Wenn der Markt also verzerrt ist – was macht American, um die Umsätze zu steigern?

Das Luftfahrtbusiness ist zwar kompliziert, bizarr und verwirrend, aber letztlich bleibt es ein Business. Wir verbessern kontinuierlich die Finanzlage, und wir verkaufen immer mehr Flüge über das Internet. Seit einiger Zeit garantieren wir, dass Kunden auf unserer Webseite immer den niedrigsten Ticketpreis bekommen. Hinsichtlich Kosten und Preisen sind wir inzwischen sehr konkurrenzfähig mit Low-Cost-Fluglinien.

Wo kappen Sie die Kosten?

Wir hinterfragen wirklich jeden Ausgabenposten. Vor kurzem hatten wir im Management eine heisse Diskussion, ob wir 15 000 Dollar dafür ausgeben sollen, in unseren Räumen am Flughafen Tokio-Narita die Kunstwerke neu rahmen zu lassen. Einer meiner Leute fragte: Wird irgendjemand bei uns ein Ticket kaufen wollen, weil wir neue Rahmen an den Bildern haben?

Der Ölpreis bewegt sich Richtung 70 Dollar. Zu viel, damit die Restrukturierung gelingt?

Wir kalkulieren mit einem Ölpreis von durchschnittlich 65 Dollar. Das ist robust, und ich glaube, wir kommen damit hin. Man muss bedenken: 2005 haben wir 1,7 Milliarden Dollar mehr für Treibstoff bezahlt als im Jahr davor, und schon 2004 waren es 1,1 Milliarden mehr als im Vorjahr. Trotzdem konnten wir 2005 unsere Gesamtkosten um 200 Millionen senken. Wir machen jetzt das erste Mal seit dem Jahr 2000 operativen Gewinn. Das ist zwar nichts, worüber man sich riesig freuen kann, aber es wird besser.

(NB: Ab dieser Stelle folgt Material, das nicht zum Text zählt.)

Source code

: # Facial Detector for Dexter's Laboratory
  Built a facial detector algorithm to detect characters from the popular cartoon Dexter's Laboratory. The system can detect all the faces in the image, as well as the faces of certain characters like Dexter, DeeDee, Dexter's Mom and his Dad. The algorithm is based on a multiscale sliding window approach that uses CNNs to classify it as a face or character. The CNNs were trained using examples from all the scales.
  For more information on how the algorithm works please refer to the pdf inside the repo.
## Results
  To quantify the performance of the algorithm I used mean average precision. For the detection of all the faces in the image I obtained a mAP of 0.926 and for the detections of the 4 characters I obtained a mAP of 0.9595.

Der Ölpreis trifft alle Airlines weltweit. Warum geht es dann vielen europäischen Fluglinien besser als amerikanischen?

Im US-Markt gibt es einen zerstörerischen Wettbewerb, der getrieben wird von einer Überkapazität an Sitzplätzen. Damit kann man kein Geld verdienen. Das Problem ist, dass serbelnde Airlines diese Kapazität behalten können. In Europa gibt es so etwas nicht. Wer sich hier insolvent meldet, ist weg vom Fenster.